Lilly-Anne was propped up on a mountain of pillows so pale they matched her skin. Her healthy blond hair was sweaty and mouse brown. Ferra found herself self-consciously pushing her own yam-colored hair behind her ears.
Lilly-Anne glanced her way.
Good morning, said Ferra. The greeting was inaccurate but served to cast a glow. The glow was colorful hair clips, construction paper, and glasses of milk. Lilly-Anne did not smile but she felt the glow. It made her feel like a child again for a split second.
I think you were injured, said Ferra. Or maybe you didn’t eat breakfast.
She paused.
I could make you some breakfast.
It was a statement glazed in pride.
Lilly-Anne did not respond. She looked at Ferra for a long moment. Ferra sat on the edge of Lilly-Anne’s bed and smiled friendly-like
There was a piece of paper pinned to the front of Screw it On several days later that only a few people took notice of. The paper was thin and grey and had been printed out from a black and white printer with a scratch on the glass that left a lighting bolt shape on the paper, obscuring several vital letters. The notice was almost impossible to read but if you squinted your eyes would fill in the missing letters.
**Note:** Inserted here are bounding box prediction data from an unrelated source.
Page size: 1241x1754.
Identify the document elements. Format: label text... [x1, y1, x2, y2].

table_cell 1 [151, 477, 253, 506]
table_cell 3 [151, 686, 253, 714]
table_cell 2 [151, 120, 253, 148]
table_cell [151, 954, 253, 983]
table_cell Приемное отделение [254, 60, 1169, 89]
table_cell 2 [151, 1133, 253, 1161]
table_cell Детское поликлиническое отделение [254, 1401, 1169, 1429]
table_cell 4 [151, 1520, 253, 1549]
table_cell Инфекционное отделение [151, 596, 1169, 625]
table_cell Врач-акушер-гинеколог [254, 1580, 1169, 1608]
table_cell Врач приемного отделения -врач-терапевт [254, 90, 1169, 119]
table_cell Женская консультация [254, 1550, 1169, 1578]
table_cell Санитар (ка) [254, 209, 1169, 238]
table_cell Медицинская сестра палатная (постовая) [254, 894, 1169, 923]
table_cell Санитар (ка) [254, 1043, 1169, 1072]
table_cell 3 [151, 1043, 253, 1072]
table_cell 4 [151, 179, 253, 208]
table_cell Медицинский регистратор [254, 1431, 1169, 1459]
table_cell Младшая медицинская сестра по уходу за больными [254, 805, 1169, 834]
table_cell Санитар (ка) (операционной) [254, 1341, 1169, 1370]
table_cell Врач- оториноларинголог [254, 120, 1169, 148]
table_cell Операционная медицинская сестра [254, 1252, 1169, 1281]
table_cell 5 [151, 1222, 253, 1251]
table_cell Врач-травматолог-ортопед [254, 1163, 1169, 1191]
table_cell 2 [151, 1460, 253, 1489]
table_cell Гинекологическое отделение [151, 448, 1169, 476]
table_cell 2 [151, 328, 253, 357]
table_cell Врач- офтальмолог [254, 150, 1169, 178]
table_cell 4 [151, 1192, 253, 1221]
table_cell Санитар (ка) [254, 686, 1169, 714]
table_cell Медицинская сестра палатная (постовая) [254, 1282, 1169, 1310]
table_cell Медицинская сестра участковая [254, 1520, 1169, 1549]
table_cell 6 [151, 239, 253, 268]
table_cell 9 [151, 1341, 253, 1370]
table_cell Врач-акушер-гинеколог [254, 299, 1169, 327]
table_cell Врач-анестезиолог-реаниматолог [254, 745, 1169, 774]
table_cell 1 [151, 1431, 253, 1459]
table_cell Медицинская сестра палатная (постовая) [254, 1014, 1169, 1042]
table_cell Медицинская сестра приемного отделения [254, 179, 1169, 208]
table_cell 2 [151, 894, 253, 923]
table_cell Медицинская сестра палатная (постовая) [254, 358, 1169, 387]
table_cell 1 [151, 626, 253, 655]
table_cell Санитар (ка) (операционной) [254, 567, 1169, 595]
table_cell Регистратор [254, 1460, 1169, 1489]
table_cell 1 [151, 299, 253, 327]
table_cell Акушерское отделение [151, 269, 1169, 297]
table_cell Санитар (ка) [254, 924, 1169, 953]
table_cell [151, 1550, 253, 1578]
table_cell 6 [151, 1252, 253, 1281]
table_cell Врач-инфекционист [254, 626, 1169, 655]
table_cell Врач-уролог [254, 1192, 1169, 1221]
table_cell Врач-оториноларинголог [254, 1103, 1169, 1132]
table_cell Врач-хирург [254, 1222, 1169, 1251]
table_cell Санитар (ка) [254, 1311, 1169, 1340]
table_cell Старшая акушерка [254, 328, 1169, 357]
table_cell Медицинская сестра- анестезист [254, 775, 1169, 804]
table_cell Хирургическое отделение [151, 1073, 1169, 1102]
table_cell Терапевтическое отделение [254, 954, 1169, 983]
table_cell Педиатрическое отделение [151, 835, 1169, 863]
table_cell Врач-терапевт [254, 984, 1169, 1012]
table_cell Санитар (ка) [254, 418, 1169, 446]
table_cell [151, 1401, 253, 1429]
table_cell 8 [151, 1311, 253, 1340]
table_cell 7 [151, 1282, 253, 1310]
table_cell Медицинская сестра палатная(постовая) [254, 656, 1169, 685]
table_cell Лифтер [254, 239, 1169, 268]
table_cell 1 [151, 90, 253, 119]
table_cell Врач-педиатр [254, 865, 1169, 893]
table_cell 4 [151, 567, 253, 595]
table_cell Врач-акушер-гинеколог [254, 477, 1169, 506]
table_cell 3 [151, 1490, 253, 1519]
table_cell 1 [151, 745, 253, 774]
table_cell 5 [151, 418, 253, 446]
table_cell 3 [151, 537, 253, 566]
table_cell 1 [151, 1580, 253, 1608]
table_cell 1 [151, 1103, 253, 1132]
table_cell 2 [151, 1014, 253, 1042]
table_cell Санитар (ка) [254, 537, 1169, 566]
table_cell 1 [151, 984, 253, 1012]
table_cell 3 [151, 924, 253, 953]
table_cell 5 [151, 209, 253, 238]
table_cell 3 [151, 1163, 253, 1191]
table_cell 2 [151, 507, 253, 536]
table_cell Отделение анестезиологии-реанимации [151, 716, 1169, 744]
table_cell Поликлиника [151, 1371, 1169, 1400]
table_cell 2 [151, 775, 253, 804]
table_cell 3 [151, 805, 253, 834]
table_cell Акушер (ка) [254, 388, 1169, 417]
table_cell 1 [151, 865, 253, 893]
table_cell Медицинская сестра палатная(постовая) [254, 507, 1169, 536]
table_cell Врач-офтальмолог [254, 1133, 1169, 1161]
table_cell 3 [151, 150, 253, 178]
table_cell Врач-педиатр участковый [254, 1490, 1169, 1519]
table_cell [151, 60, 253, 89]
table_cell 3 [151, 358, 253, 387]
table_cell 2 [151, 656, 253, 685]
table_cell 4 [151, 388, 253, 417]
The building manager did this. He stared at the sign with a scowl on his face. The scowl was meant to resemble the expression of Dust Bowl-era sharecropper. The building manager hoped that this sort of expression would Mean Something; if not now, then some day.
Recalled, said the notice, all coded padlocks due to nonsense.
Fuck, said the business manager, and he spit a small piece of phlegm at the sign.
We’re fine, said Lilly-Anne, We’re fine. We’re alright.
Thank you, she said, I could have died. My baby could have died.
Lilly-Anne touched her stomach to indicate the presence of something within it. Ferra nodded. She could not nod like a woman who understood but she could nod like a woman who could grasp a concept so she did.
In any case, said Ferra, I apologize for any confusion on my part. Or yours, she added to even things out.
Yes, said Lilly-Anne.
I don’t know what’s wrong with me, said Ferra. Probably a lot.
Lilly-Anne smiled (sickly but surprisingly warm) and leaned forward to kiss Ferra on the forehead with parched lips.
Fuck, said the building manager again, I thought I’d discovered something new.